Some argue that the act should have been stricter. Others have argued that employment equity should rely more on moral suasion rather than legal remedies. Among those who argue for strictness, the act has been criticized as an example of "soft-law", meaning token penalties combined with an overly casual use of compliance statistics. Other researchers have argued for a more conciliatory approach based on self-regulation, employee participation, and appeals to employers’ sense of self-interest. Some have also contended that employment equity is in conflict with the Canadian Human Rights Act which prohibits discrimination on the basis of gender, race, ethnicity, and certain other grounds, since biasing hiring practices to prefer designated groups is necessarily discriminatory against non-designated groups. However, the equality section of the Canadian Charter of Rights and Freedoms explicitly permits (but does not require) affirmative action type legislation. Subsection 2 of Section 15 states that the equality provisions do "not preclude any law, program or activity that has as its object the amelioration of conditions of disadvantaged individuals or groups including those that are disadvantaged because of race, national or ethnic origin, colour, religion, sex, age or mental or physical disability."

In July 2010, controversy arose when a Caucasian woman, Sara Landriault, was barred from applying for employment in a federal agency because she was not in a racial minority. This incident led Stockwell Day, then president of the Treasury Board of Canada, to announce a review of employment equity.

== Distinct from other human rights concepts ==
Section 15 of the Canadian Charter of Rights and Freedoms states in Subsection (1) that, "Every individual is equal before and under the law and has the right to the equal protection and equal benefit of the law without discrimination and, in particular, without discrimination based on race, national or ethnic origin, colour, religion, sex, age or mental or physical disability." Subsection (2) states that "Subsection (1) does not preclude any law, program or activity that has as its object the amelioration of conditions of disadvantaged individuals or groups including those that are disadvantaged because of race, national or ethnic origin, colour, religion, sex, age or mental or physical disability."

The Canadian Human Rights Act has long prohibited discrimination on the basis of gender, race, ethnicity, and certain other grounds. The Canadian Human Rights Act continues to be in force alongside the Employment Equity Act.

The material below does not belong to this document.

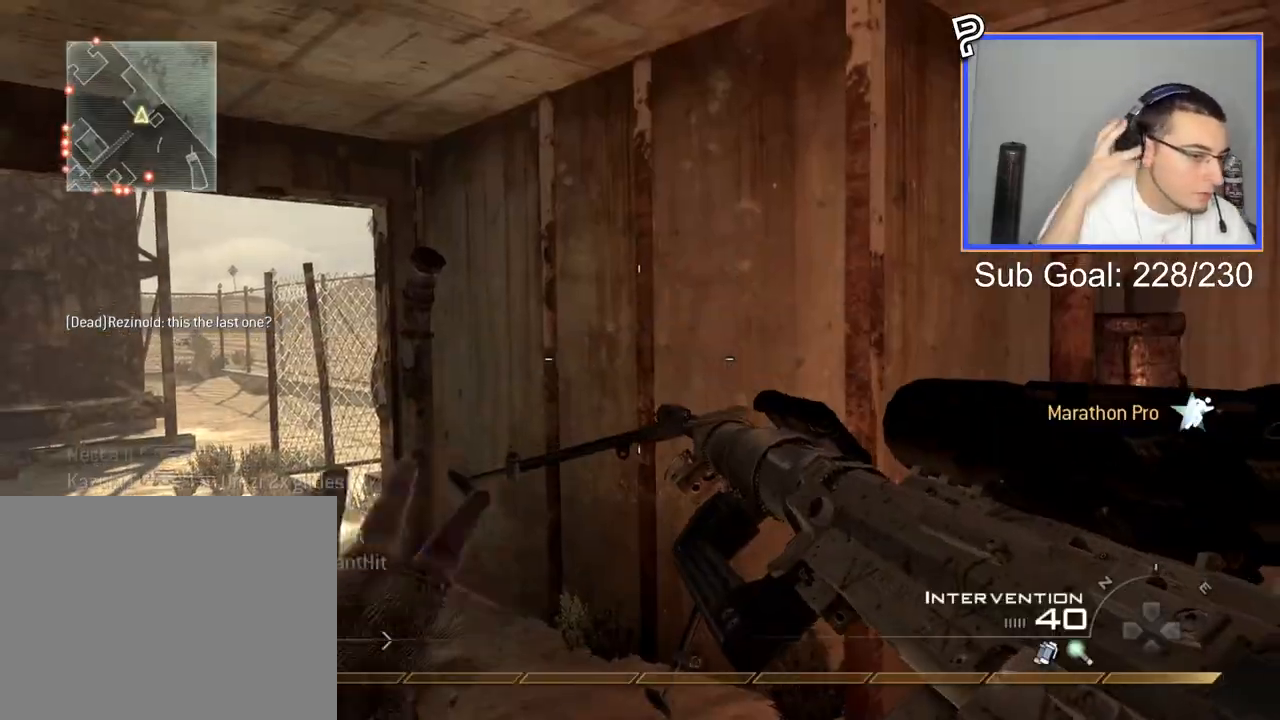
{"buttons": ["SQUARE"], "left_stick": "up", "right_stick": "center", "events": [[167, "left_stick", "up-left"], [283, "SQUARE", "down"], [283, "left_stick", "up"], [333, "SQUARE", "up"], [417, "SQUARE", "down"]]}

The key distinction between the two laws is that the Canadian Human Rights Act merely prohibits discrimination, whereas the Employment Equity Act requires employers to engage in proactive measures to improve the employment opportunities of the four specific groups listed above. Note that the Canadian Human Rights Act protects a wider range of minorities (such as sexual minorities and religious minorities), while the Employment Equity Act limits its coverage to the aforementioned four protected groups. In Canada, employment equity is a specific legal concept, and should not be used as a synonym for non-discrimination or workplace diversity.

Employment equity should not be confused with pay equity, which is an entirely distinct concept. Pay equity, as a Canadian legal term, refers to the legal requirement that predominantly female occupations be paid the same as predominantly male occupations of equal importance within a given organization.

One way of understanding the distinction between employment equity and pay equity (comparable worth) is to note that they take different approaches to dealing with the problem of predominantly female occupations being underpaid. Employment equity aims to increase the number of women in well-paid occupations. In contrast, pay equity implicitly recognizes how difficult it is to integrate predominantly male occupations, and instead aims to increase the pay of predominantly female occupations. Employment equity addresses the situation of Indigenous peoples, visible minorities, and people with disabilities, whereas pay equity addresses solely the dilemma that predominantly female occupations tend to be underpaid.